Water supplementation promoted growth of two other alien grasses from the seed bank, Digitaria insularis and Eragrostis spp. However, these quickly declined after watering of plots ended. Although initial suppression of Cenchrus was required, Heteropogon expanded quickly when seeds and fire were reintroduced, demonstrating that a Heteropogon-dominated grassland can be re-established in 2–4 years.
Seed supply: An important additional outcome of this restoration experiment has been that Park staff have been able to collect large quantities of seeds from Heteropogon established in the plots, which can be used in further restoration projects.

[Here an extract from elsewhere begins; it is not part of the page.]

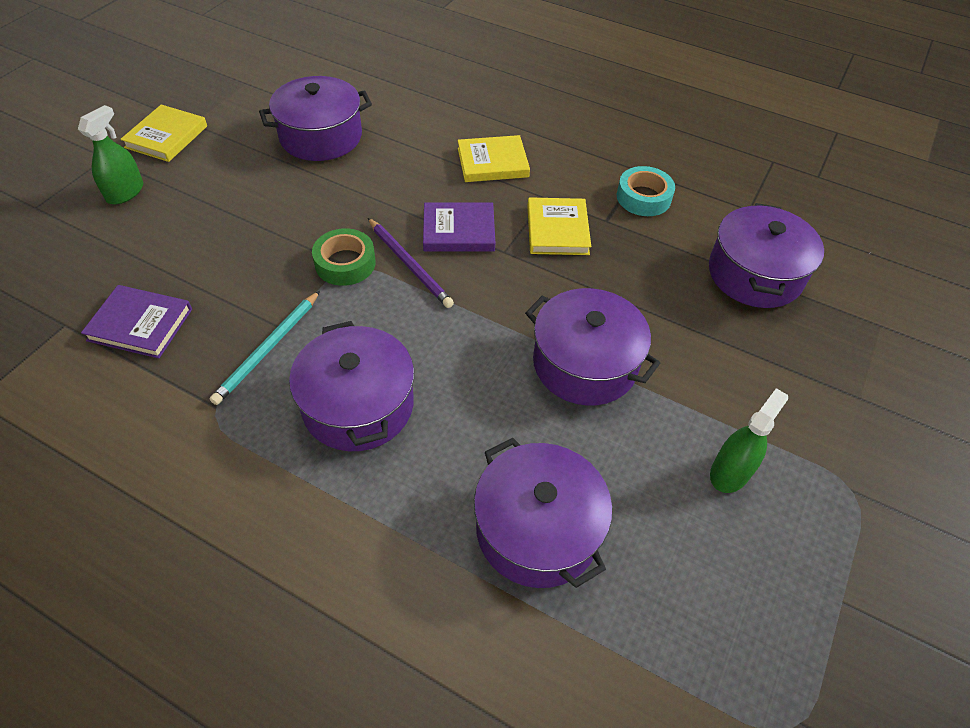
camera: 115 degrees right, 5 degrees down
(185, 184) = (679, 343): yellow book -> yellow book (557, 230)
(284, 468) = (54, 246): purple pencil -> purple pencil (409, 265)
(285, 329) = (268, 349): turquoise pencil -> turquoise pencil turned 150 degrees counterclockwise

Conclusions: This study has shown that at a small scale, Heteropogon-dominated grasslands can be restored through removal of Cenchrus and addition of Heteropogon seeds. Biennial burning appeared to facilitate the restoration process, but alternative fire regimes should be explored. Supplemental watering probably increased that rate at which Heteropogon regained dominance (2–3 years). The biggest impediment to scaling up the restoration methods developed here is limited Heteropogon seed availability. With only small, remnant Heteropogon populations occurring, it was challenging to collect enough seeds even for these small restoration plots. Large quantities of Heteropogon seeds from abroad could have been purchased, but the preference was to use locally collected seeds – it has been suggested that Hawaiian Heteropogon may differ from that found in other regions in the Pacific and Africa, where it is also indigenous.